About half the number of senior compliance professionals at UK financial services firms are expecting compliance costs to rise by 20 percent over the next year, as a raft of regulatory changes orce groups to make significant changes to their infrastructure and legal units in order to stay within the law.

The UK's new 'dual' regulatory regime is due to start in early-to-mid 2013 with the Financial Services Authority (FSA) splitting into the Prudential Regulation Authority (PRA) and the Financial Conduct Authority (FCA), and only 17 percent of respondents of the Protiviti survey say that their firm is 'completely' prepared for the different reporting demands and processes of the new structure.
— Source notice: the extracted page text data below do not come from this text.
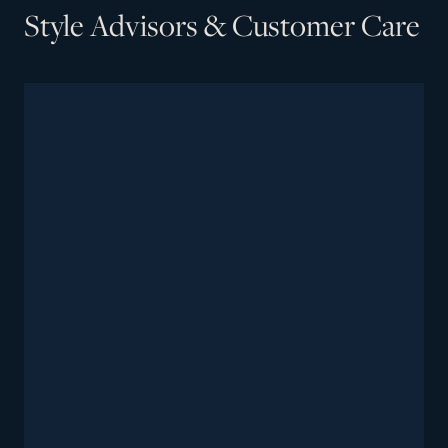
Style Advisors & Customer Care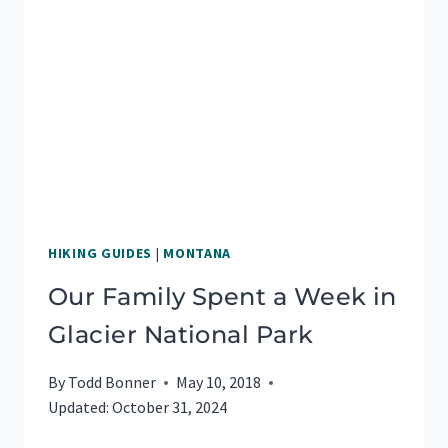
IN
BANFF
NATIONAL
PARK
HIKING GUIDES
|
MONTANA
Our Family Spent a Week in
Glacier National Park
By
Todd Bonner
May 10, 2018
Updated:
October 31, 2024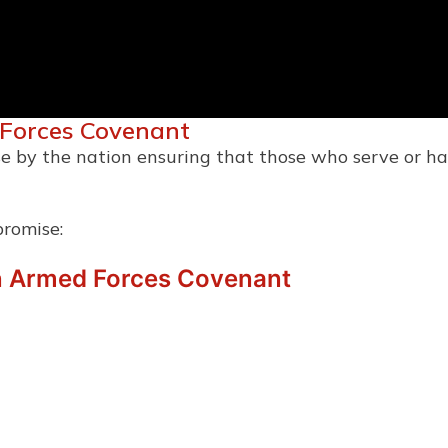
 Forces Covenant
e by the nation ensuring that those who serve or ha
promise:
n Armed Forces Covenant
The PRA will be an operationally independent subsidiary of the Bank of England and will focus on prudential supervision of financial institutions that manage significant risks on their balance sheets.

The FCA will have responsibility for consumer issues and conduct of business regulation, and will supervise all financial services institutions meaning that some firms will be dual regulated.

Responsibility for the financial stability of the system as a whole will come under the watch of a new, third regulatory body: the Financial Policy Committee (FPC) within the Bank of England.

Despite the major shake-up to the UK regulatory regime, which is intended to create better frameworks and oversight to the financial industry, two-thirds of respondents felt that the system would 'not' or 'probably not' be effective in preventing a future financial crisis.

"The changes to the UK regulatory architecture are major changes that firms need to fully understand and address sooner rather than later," says Bernadine Reese, Managing Director, Protiviti UK. "The FCA and PRA have very different mandates and powers, and firms will need to fully understand their responsibilities and plan how best to respond to the regulators' agendas."

Businesses to Move Abroad?

However, the survey indicates that businesses are mulling over a move abroad as regulatory oversight tightens and infrastructure changes.

Some 62 percent of respondents stated that the regime will make the UK less attractive as a place to carry out business and only 7 percent said that it will make the UK a better place to conduct business.

There is significant concern among senior compliance professionals about the level of possible dual regulation and nearly one in five of senior compliance professionals state that their company's management and board are 'very concerned', with 35 percent saying they are 'somewhat concerned' by the level of possible dual regulation facing their business.

Only 7 percent of senior compliance professionals say that their company's management and board are 'not concerned'.

"There is clearly a great deal of concern among financial services institutions around the new regime being initiated in early 2013. The changes being made to UK financial regulation are substantial and radical, yet the concern is that many firms remain unprepared," says Reese.